ICD Brief 68.
Welcome! The big news of the week involved the public’s discovery of Spectre and Meltdown; two 20 year old serious vulnerabilities allowing easy penetration by hackers in almost every current computer and phone. We bring you the details and what you need to know going forward.
The rest of this mega edition highlights information sharing, innovative recruitment to fill the talent gap, best practices (in practice) cyber training, new cyber insurance benchmarks and a cyber security tool for driverless cars. Our feature by Marin Ivezic in CSO looks at The Tangible Threat of Cyber-Kinetic Attacks.
“Security experts scrambled on Friday to try to reassure computer users worldwide that a newly discovered type of security flaw can be managed — though not eliminated — through the simple act of updating software with patches that technology companies have been frantically developing for months.” Spectre and Meltdown: What you need to know going forward
“The U.S. Department of Commerce (DOC) and the U.S. Department of Homeland Security (DHS) released a draft report to President Donald Trump in response to the May 11, 2017 Presidential Executive Order on Strengthening the Cybersecurity of Federal Networks and Critical Infrastructure. The report identifies six principal themes:
• Automated, distributed attacks are a global problem.
• Effective tools exist, but are not widely used.
• Products should be secured during all stages of the lifecycle.
• Education and awareness is needed.
• Market incentives are misaligned.
• Automated, distributed attacks are an ecosystem-wide challenge.”
“The Department of Homeland Security (DHS) Science and Technology Directorate (S&T) has awarded 418 Intelligence Corporation of Herndon, Virginia $350,00…Through an effort titled “Benchmarking Cyber Threat Controls through Crowdsourcing,” the company will develop a prototype game-based, forecasting platform and user-experience that will engage participants in competition and mastery of the latest developments in cybersecurity.”
“Part of a program developed by a civilian entity accredited by the Department of Homeland Security, the exercise targeted critical infrastructure within a simulated city created by Metova Cybercents, and it uncovered potential cyber security susceptibilities, officials said.”
“As reported by Futurism, AI is an important component of the United States Navy’s Consolidated Afloat Networks and Enterprise Services (CANES) system. CANES links vessels including boats and submarines together, allowing information to be shared between on-shore locations and Navy crews at sea.”
“The tool is believed to be the first of its kind focused on automated vehicles.

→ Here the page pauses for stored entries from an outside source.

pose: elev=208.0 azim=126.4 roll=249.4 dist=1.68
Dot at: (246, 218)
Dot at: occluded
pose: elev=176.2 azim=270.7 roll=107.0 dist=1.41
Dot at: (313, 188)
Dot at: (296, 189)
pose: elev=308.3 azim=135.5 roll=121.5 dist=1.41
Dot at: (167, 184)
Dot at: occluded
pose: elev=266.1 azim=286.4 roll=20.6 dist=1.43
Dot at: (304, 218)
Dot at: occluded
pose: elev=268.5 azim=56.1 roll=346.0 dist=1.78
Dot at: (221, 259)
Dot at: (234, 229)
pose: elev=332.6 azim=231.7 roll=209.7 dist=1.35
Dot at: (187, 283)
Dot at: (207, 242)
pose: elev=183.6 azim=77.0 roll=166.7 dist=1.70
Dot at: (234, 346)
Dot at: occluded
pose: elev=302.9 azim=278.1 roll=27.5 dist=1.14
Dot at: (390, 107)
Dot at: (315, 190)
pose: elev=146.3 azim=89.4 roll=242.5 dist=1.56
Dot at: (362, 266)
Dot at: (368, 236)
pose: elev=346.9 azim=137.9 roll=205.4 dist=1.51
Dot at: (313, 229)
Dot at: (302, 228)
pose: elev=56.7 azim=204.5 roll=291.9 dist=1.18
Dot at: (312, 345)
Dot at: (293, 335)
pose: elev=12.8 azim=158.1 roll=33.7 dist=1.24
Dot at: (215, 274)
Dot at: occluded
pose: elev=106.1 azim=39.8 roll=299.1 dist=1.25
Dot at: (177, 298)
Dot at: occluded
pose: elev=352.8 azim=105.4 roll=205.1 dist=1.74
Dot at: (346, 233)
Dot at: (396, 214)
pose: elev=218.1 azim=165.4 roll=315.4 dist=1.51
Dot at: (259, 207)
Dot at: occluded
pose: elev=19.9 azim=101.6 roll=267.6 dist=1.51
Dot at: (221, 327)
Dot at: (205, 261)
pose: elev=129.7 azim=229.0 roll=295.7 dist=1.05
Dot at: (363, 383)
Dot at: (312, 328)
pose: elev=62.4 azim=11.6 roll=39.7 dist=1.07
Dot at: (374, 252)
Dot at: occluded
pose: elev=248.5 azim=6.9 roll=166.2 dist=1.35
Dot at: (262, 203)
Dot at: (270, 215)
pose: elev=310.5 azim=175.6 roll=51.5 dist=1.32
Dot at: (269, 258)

Mcity, led by U-M, is the nation’s largest public-private partnership working to advance connected and automated mobility.”
“The Department of Homeland Security’s National Cybersecurity Assessments and Technical Services team is beefing up its role in securing federal IT and critical infrastructure.”
“A Cyber Security Best Practice Guide has been developed to help busy small business operators understand the risks and how to prevent cyberattacks. The Australian Small Business and Family Enterprise Ombudsman published the guide after research showed that 60 per cent of small firms that experienced a cyber-breach went out of business within the following six months.”
“Released to much fanfare in October by Foreign Minister Julie Bishop, Australia’s International Cyber Engagement Strategy now forms an integral part of Australia’s future engagement with the region. The new strategy – part of the Australian government’s wider $230 million Cyber Security Strategy – outlines the country’s diplomatic, developmental and military approaches to cyberspace and cyber security for 2018.”
“Local innovation has progressed in a spectacular way over the past decade throughout Emerging Europe, although there are still countries – in particular Albania, Azerbaijan, Bosnia and Herzegovina, Moldova, Montenegro and Serbia – which lag behind. That is one the key findings of a major new report looking at start-up innovation and investment in Emerging Europe published by East-West Digital News (EWDN) in December 2017.”
“Before he was jailed, few people had heard of Wu Xiangyang. But when news of his conviction appeared in a state newspaper in late December, internet users across China took note. A small trader from the southern province of Guangxi, Mr Wu’s crime was to sell cheap and commonly used software that enables people to circumvent China’s draconian internet controls. His five-and-a-half-year prison sentence is the toughest-known penalty imposed for such “illegal business”.
“The Czech cyber and information security office (NUKIB) seated in Brno will operate in an emergency mode during the January 12-13 presidential election, with up to 25 experts ready to ward off any cyber-attack, which may happen, NUKIB spokesman Radek Holy told CTK on Thursday.”